The council’s goal is to generate “a thick 3-ring notebook filled with Best Practices” for each discipline.
In preparation for that task, the Risk Assessment and Monitoring track is starting by defining terms (i.e., compiling a ‘lexicon’ of terms). I found the definitions interesting because they show how deeply the organization is thinking about this topic. Here are a couple of examples.
SCRLC prefers the term “risk management” to “crisis management” because the latter implies an after-the-fact response to a crisis, while risk management is more proactive.
The term “Risk Appetite,” however, is more difficult and elusive to define. “It’s a concept you can resonate to at fifty thousand feet, but when you try to implement it on the ground as a practical application, it’s very tough,” says John Brown, Director, Risk Management, Supply Chain Development, Coca-Cola Company, and a member of the track. “It’s important to have a measure so individuals within a company don’t take more down-side uncertainty than a company can reasonably bear or less than is optimal for a company to tolerate. But with the exception of financial services, it’s very cutting edge to develop a metric that puts numbers on risk appetite. There are so many functions within a company, how can you say concisely what is acceptable risk? Most risk levels at the enterprise level are more qualitative than quantitative.”

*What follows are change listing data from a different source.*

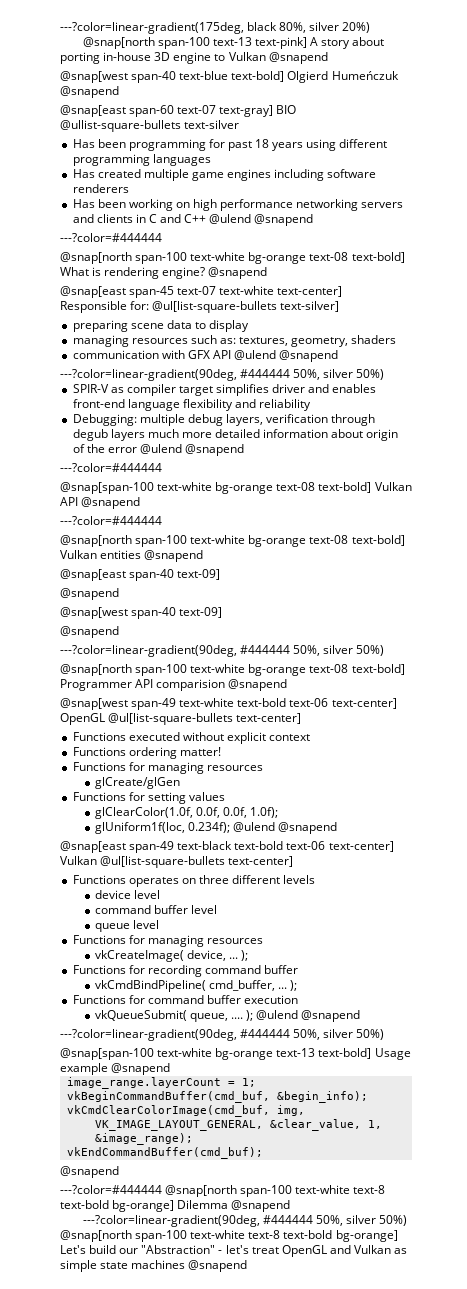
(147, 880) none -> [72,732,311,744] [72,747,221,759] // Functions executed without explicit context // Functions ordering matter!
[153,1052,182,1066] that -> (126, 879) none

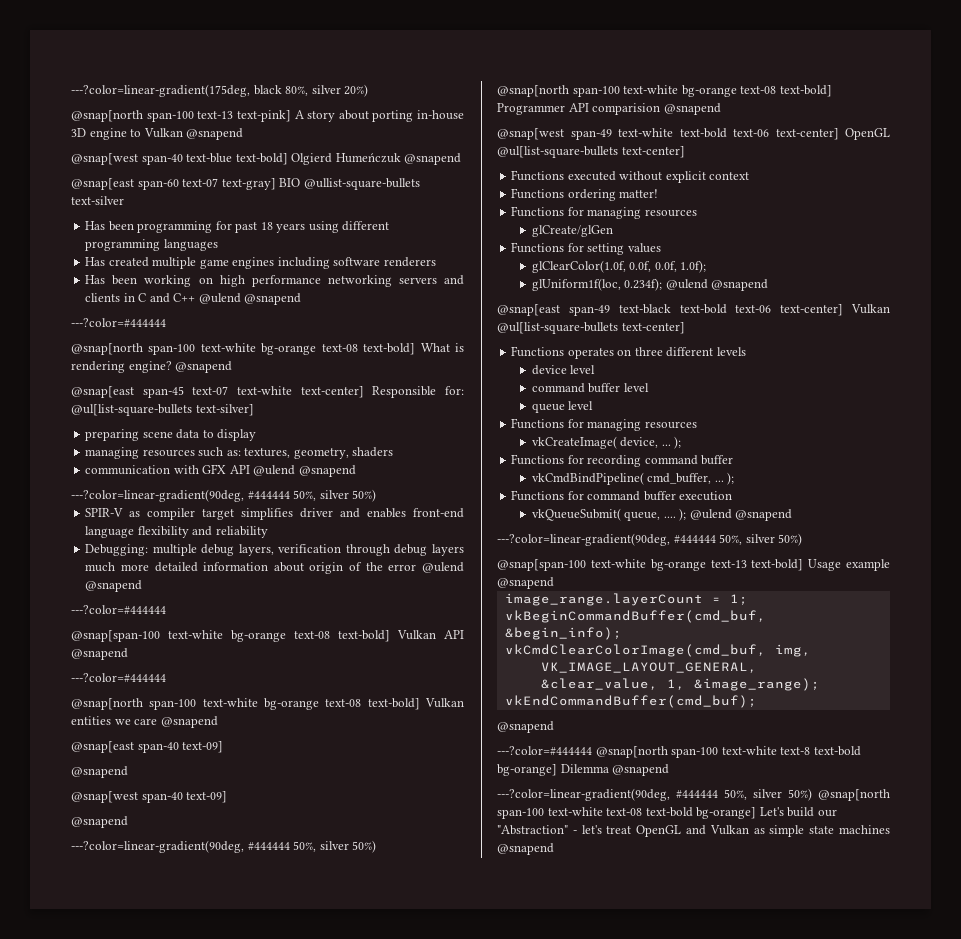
[72,429,108,441] degub -> [394,544,428,556] debug
(142, 554) none -> [114,718,158,725] we care
[248,1230,281,1239] text-8 -> [606,808,643,816] text-08

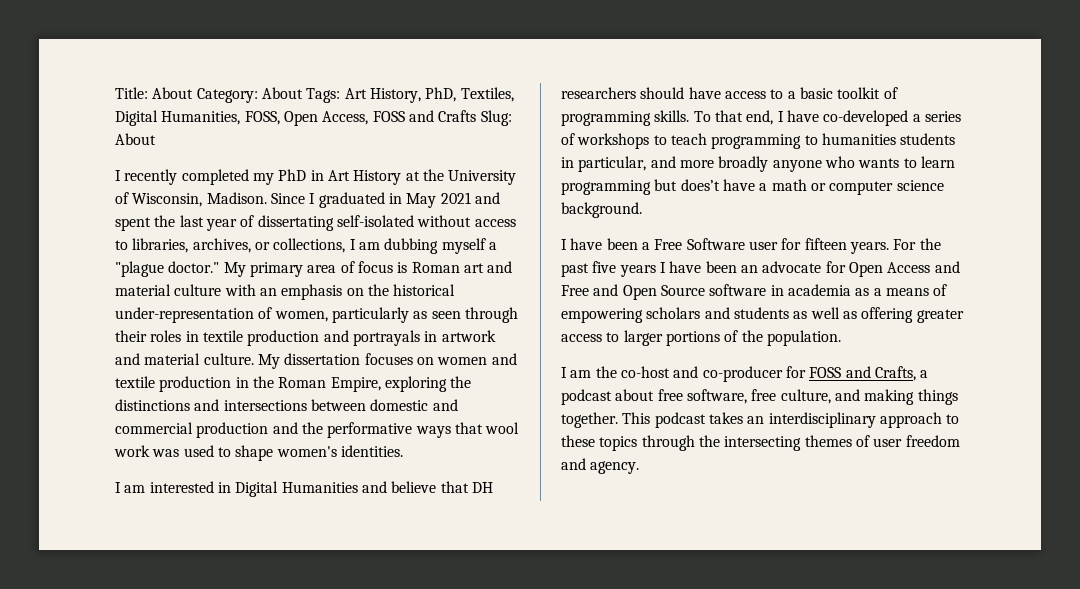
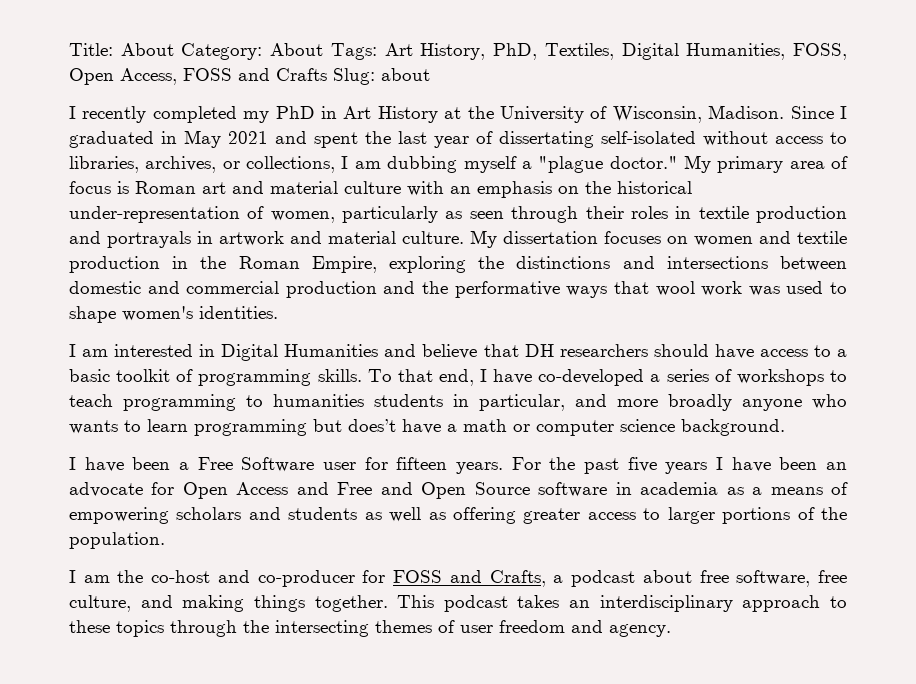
[115,133,156,145] About -> [381,68,430,81] about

“Risk Tolerance” is equally difficult to define. As Brown notes in the newsletter, “ISO defines it as an organization’s readiness to bear risk, which can be interpreted as an absolute boundary that the company can accept and still survive. But some companies would say just the opposite—that Appetite is the total picture and Tolerance falls within that.”
The council has an interesting set of members, including Cisco. I was briefed by Cisco on its approach to SCRM a couple of years ago and was blown away. Cisco has to be one of the best companies in the world when it comes to SCRM.
Finally, I was fascinated by the council’s list of resources, websites that could provide very useful information to a SCRM team. These resources include CNN; the Emergency Email and Wireless Network (breaking news and emergency email notifications of natural disasters or other emergencies in a particular locale); the World Health Organization; Centers for Disease Control (tracking of pandemics and acute disease outbreaks); the World Metrologic Organization; the US Geological Survey/Earthquake Information (earthquakes, hurricanes, cyclones, and severe weather); and Maplecroft Maps (portfolio of risk indices displayed in interactive maps; I plan to get briefed by them soon).
In conclusion, although the field of supply chain risk management is advancing, it is still in its infancy, and most companies still only focus on business continuity and recovery planning and not the broader approach to SCRM put forward by this council.